At a McDonald’s plant outside Mumbai, 200 workers walk through air dryers and disinfectant pools, then get to work making the day’s 25,000 patties from chicken painstakingly sourced in a country with one of the world’s worst food safety records.
India’s tainted water, patchy cold storage network and a retail sector made up of tiny local grocers present a major risk for international food brands, whose reputation can suffer globally from one local slip.
This can mean educating hundreds of small, often illiterate, farmers – critical in a fragmented farming sector that in some cases still uses “night soil”, or human faeces, for composting.
“There are thousands of farmers you need to reach out to, each with maybe an acre, two acres of land,” said Vikram Ogale, who looks after the supply chain and quality assurance for McDonald’s India.

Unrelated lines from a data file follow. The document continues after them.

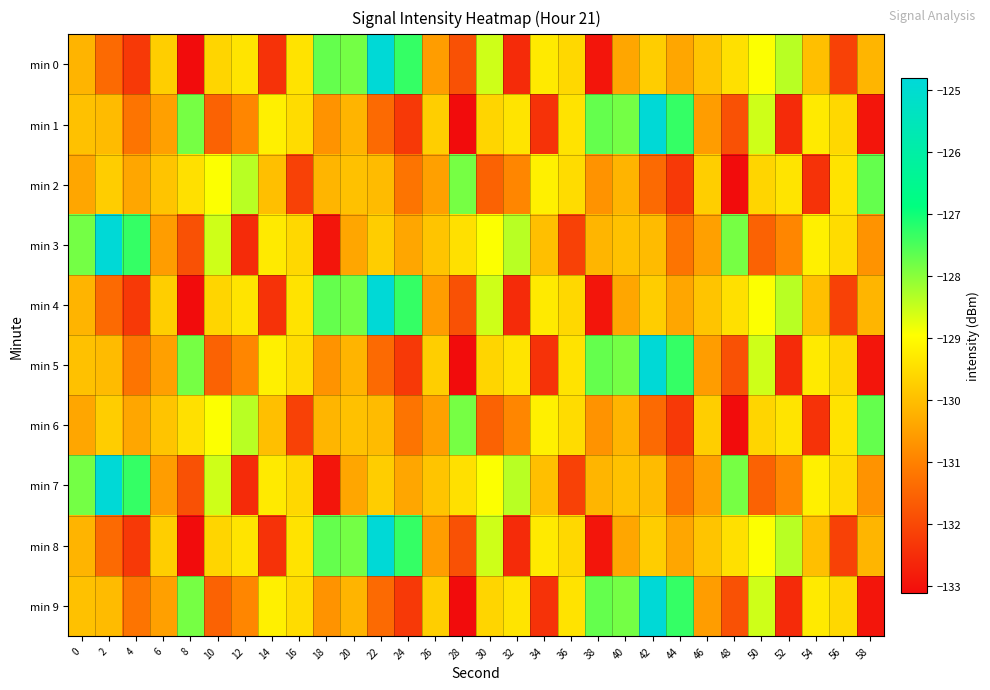

Reading left to right, list all the values displayed in this chart.

min 0: 0=-130.2	2=-131.4	4=-132.3	6=-129.7	8=-133.1	10=-129.6	12=-129.4	14=-132.4	16=-129.4	18=-127.7	20=-127.8	22=-124.9	24=-127.3	26=-130.5	28=-131.9	30=-128.6	32=-132.5	34=-129.3	36=-129.6	38=-132.9	40=-130.4	42=-129.7	44=-130.4	46=-129.9	48=-129.4	50=-128.9	52=-128.4	54=-130.0	56=-132.1	58=-130.1
min 1: 0=-129.9	2=-130.0	4=-131.2	6=-130.5	8=-127.8	10=-131.6	12=-130.9	14=-129.2	16=-129.5	18=-130.7	20=-130.2	22=-131.4	24=-132.3	26=-129.7	28=-133.1	30=-129.6	32=-129.4	34=-132.4	36=-129.4	38=-127.7	40=-127.8	42=-124.9	44=-127.3	46=-130.5	48=-131.9	50=-128.6	52=-132.5	54=-129.3	56=-129.6	58=-132.9
min 2: 0=-130.4	2=-129.7	4=-130.4	6=-129.9	8=-129.4	10=-128.9	12=-128.4	14=-130.0	16=-132.1	18=-130.1	20=-129.9	22=-130.0	24=-131.2	26=-130.5	28=-127.8	30=-131.6	32=-130.9	34=-129.2	36=-129.5	38=-130.7	40=-130.2	42=-131.4	44=-132.3	46=-129.7	48=-133.1	50=-129.6	52=-129.4	54=-132.4	56=-129.4	58=-127.7
min 3: 0=-127.8	2=-124.9	4=-127.3	6=-130.5	8=-131.9	10=-128.6	12=-132.5	14=-129.3	16=-129.6	18=-132.9	20=-130.4	22=-129.7	24=-130.4	26=-129.9	28=-129.4	30=-128.9	32=-128.4	34=-130.0	36=-132.1	38=-130.1	40=-129.9	42=-130.0	44=-131.2	46=-130.5	48=-127.8	50=-131.6	52=-130.9	54=-129.2	56=-129.5	58=-130.7
min 4: 0=-130.2	2=-131.4	4=-132.3	6=-129.7	8=-133.1	10=-129.6	12=-129.4	14=-132.4	16=-129.4	18=-127.7	20=-127.8	22=-124.9	24=-127.3	26=-130.5	28=-131.9	30=-128.6	32=-132.5	34=-129.3	36=-129.6	38=-132.9	40=-130.4	42=-129.7	44=-130.4	46=-129.9	48=-129.4	50=-128.9	52=-128.4	54=-130.0	56=-132.1	58=-130.1
min 5: 0=-129.9	2=-130.0	4=-131.2	6=-130.5	8=-127.8	10=-131.6	12=-130.9	14=-129.2	16=-129.5	18=-130.7	20=-130.2	22=-131.4	24=-132.3	26=-129.7	28=-133.1	30=-129.6	32=-129.4	34=-132.4	36=-129.4	38=-127.7	40=-127.8	42=-124.9	44=-127.3	46=-130.5	48=-131.9	50=-128.6	52=-132.5	54=-129.3	56=-129.6	58=-132.9
min 6: 0=-130.4	2=-129.7	4=-130.4	6=-129.9	8=-129.4	10=-128.9	12=-128.4	14=-130.0	16=-132.1	18=-130.1	20=-129.9	22=-130.0	24=-131.2	26=-130.5	28=-127.8	30=-131.6	32=-130.9	34=-129.2	36=-129.5	38=-130.7	40=-130.2	42=-131.4	44=-132.3	46=-129.7	48=-133.1	50=-129.6	52=-129.4	54=-132.4	56=-129.4	58=-127.7
min 7: 0=-127.8	2=-124.9	4=-127.3	6=-130.5	8=-131.9	10=-128.6	12=-132.5	14=-129.3	16=-129.6	18=-132.9	20=-130.4	22=-129.7	24=-130.4	26=-129.9	28=-129.4	30=-128.9	32=-128.4	34=-130.0	36=-132.1	38=-130.1	40=-129.9	42=-130.0	44=-131.2	46=-130.5	48=-127.8	50=-131.6	52=-130.9	54=-129.2	56=-129.5	58=-130.7
min 8: 0=-130.2	2=-131.4	4=-132.3	6=-129.7	8=-133.1	10=-129.6	12=-129.4	14=-132.4	16=-129.4	18=-127.7	20=-127.8	22=-124.9	24=-127.3	26=-130.5	28=-131.9	30=-128.6	32=-132.5	34=-129.3	36=-129.6	38=-132.9	40=-130.4	42=-129.7	44=-130.4	46=-129.9	48=-129.4	50=-128.9	52=-128.4	54=-130.0	56=-132.1	58=-130.1
min 9: 0=-129.9	2=-130.0	4=-131.2	6=-130.5	8=-127.8	10=-131.6	12=-130.9	14=-129.2	16=-129.5	18=-130.7	20=-130.2	22=-131.4	24=-132.3	26=-129.7	28=-133.1	30=-129.6	32=-129.4	34=-132.4	36=-129.4	38=-127.7	40=-127.8	42=-124.9	44=-127.3	46=-130.5	48=-131.9	50=-128.6	52=-132.5	54=-129.3	56=-129.6	58=-132.9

Swiss food group Nestle is currently battling India’s biggest food scare in a decade and an unprecedented branding crisis in the country, after regulators reported some packets of its noodles contained excess lead, a finding the company disputes.
Its woes have laid bare the risks of operating in a country where it is difficult to build a watertight supply chain, and where state food safety infrastructure is minimal, at best.
Nestle uses external audit firms to check suppliers.
Wal-Mart, which operates as a wholesaler in India, says its checks mean rejecting 10-11 percent of produce daily.
Nestle is now pushing ahead with India’s first ever national recall, pulling some 27,400 tonnes of its popular Maggi noodles off India’s shelves, a process that will take at least 40 days.